Model diagnostics for quantitative CT scan derived pulmonary metrics post quantile transformation across respiratory conditions. Diagnostic plots evaluating the assumptions of linear regression models for six pulmonary metrics, with estimates derived from 1,000 bootstrap iterations to ensure robustness. Metrics include (a) Emphysema (%), (b) Lung Density, (c) PRMfSAD, (d) Gas Trapping, (e) Pi10, and (f) Wall Area Thickness. The left panels show histograms of residuals with Kolmogorov-Smirnov (KS) test p-values, indicating residual normality. Middle panels feature Q-Q plots comparing residuals to a theoretical normal distribution, supporting normality. Right panels display residuals vs. fitted values with Breusch-Pagan test p-values assessing heteroscedasticity. Despite some heteroscedasticity indicated by the Breusch-Pagan test, HC3 robust standard errors were applied to correct for it. Overall, these diagnostics confirm that the models adequately meet assumptions of normality and homoscedasticity for analyzing CT-derived metrics.

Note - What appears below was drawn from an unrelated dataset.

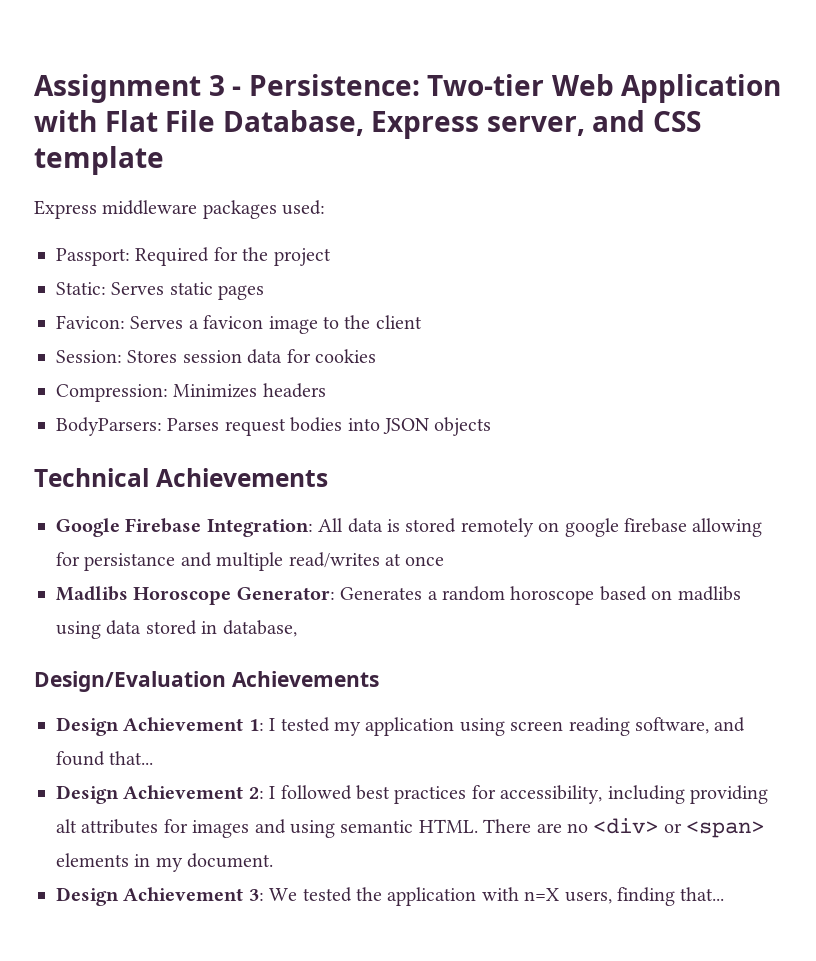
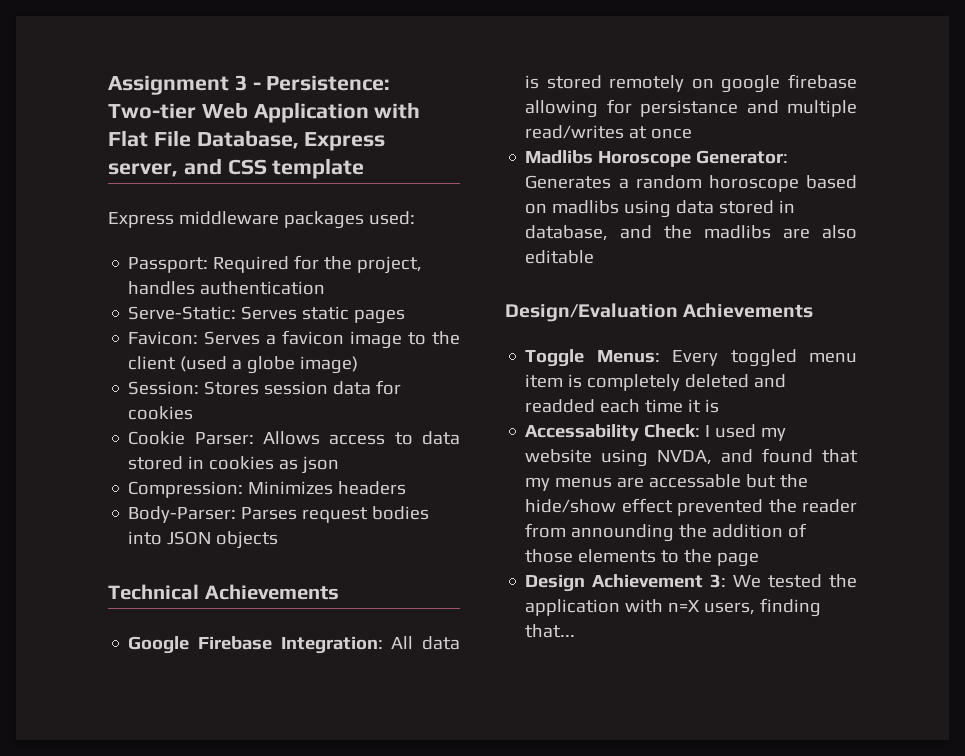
[273,248,331,266] [56,282,106,295] project // Static: -> [357,256,423,274] [128,281,326,295] [128,306,237,320] project, handles authentication // Serve-Static:
(422, 322) none -> [180,356,359,374] (used a globe image)
(376, 356) none -> [128,431,460,445] [128,456,340,474] // Cookie Parser: Allows access to data stored in cookies as json
[56,417,162,436] BodyParsers: -> [128,506,237,523] Body-Parser:
[34,671,379,692] [56,717,746,736] [56,751,154,766] [56,785,768,804] [56,818,765,838] [56,853,274,872] // Design/Evaluation Achievements // Design Achievement 1: I tested my application using screen reading software, and found that... // Design Achievement 2: I followed best practices for accessibility, including providing alt attributes for images and using semantic HTML. There are no <div> or <span> elements in my document. -> [620,225,857,239] [525,250,595,264] [505,303,814,322] [525,349,857,367] [525,374,787,391] [525,399,720,413] [525,424,787,441] [525,448,858,467] [525,474,809,491] [525,498,857,516] [525,523,808,542] [525,549,760,567] and the madlibs are also editable // Design/Evaluation Achievements // Toggle Menus: Every toggled menu item is completely deleted and readded each time it is // Accessability Check: I used my website using NVDA, and found that my menus are accessable but the hide/show effect prevented the reader from announding the addition of those elements to the page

Adjusted associations between disease status and CT-derived pulmonary metrics in the COPDGene cohort. Forest plots (a-f) illustrate the adjusted effect estimates for (a) percentage of emphysema (< -950 HU), (b) lung density (Perc15), (c) Parametric Response Mapping of small airways disease (PRMfSAD), (d) gas trapping (< -856 HU), (e) Pi10, and (f) wall area percentage, with respect to the stratification of asthma, COPD, and ACO phenotypes. Each plot depicts the estimates, 95% confidence intervals, and p-values after adjusting for confounders such as age, BMI, gender, race, smoking status, and CT scanner model. Points represent the estimated effect size, with horizontal lines indicating the confidence intervals; points to the right (green) or left (orange) reflect positive or negative associations, respectively. Statistical significance was assessed using 1,000 bootstrap iterations, with p-values adjusted by the Benjamini-Hochberg (BH) correction. Statistically significant differences are indicated by asterisks, with p-values annotated alongside each estimate (ns = not significant, ∗, ∗∗, ∗∗∗, ∗∗∗∗).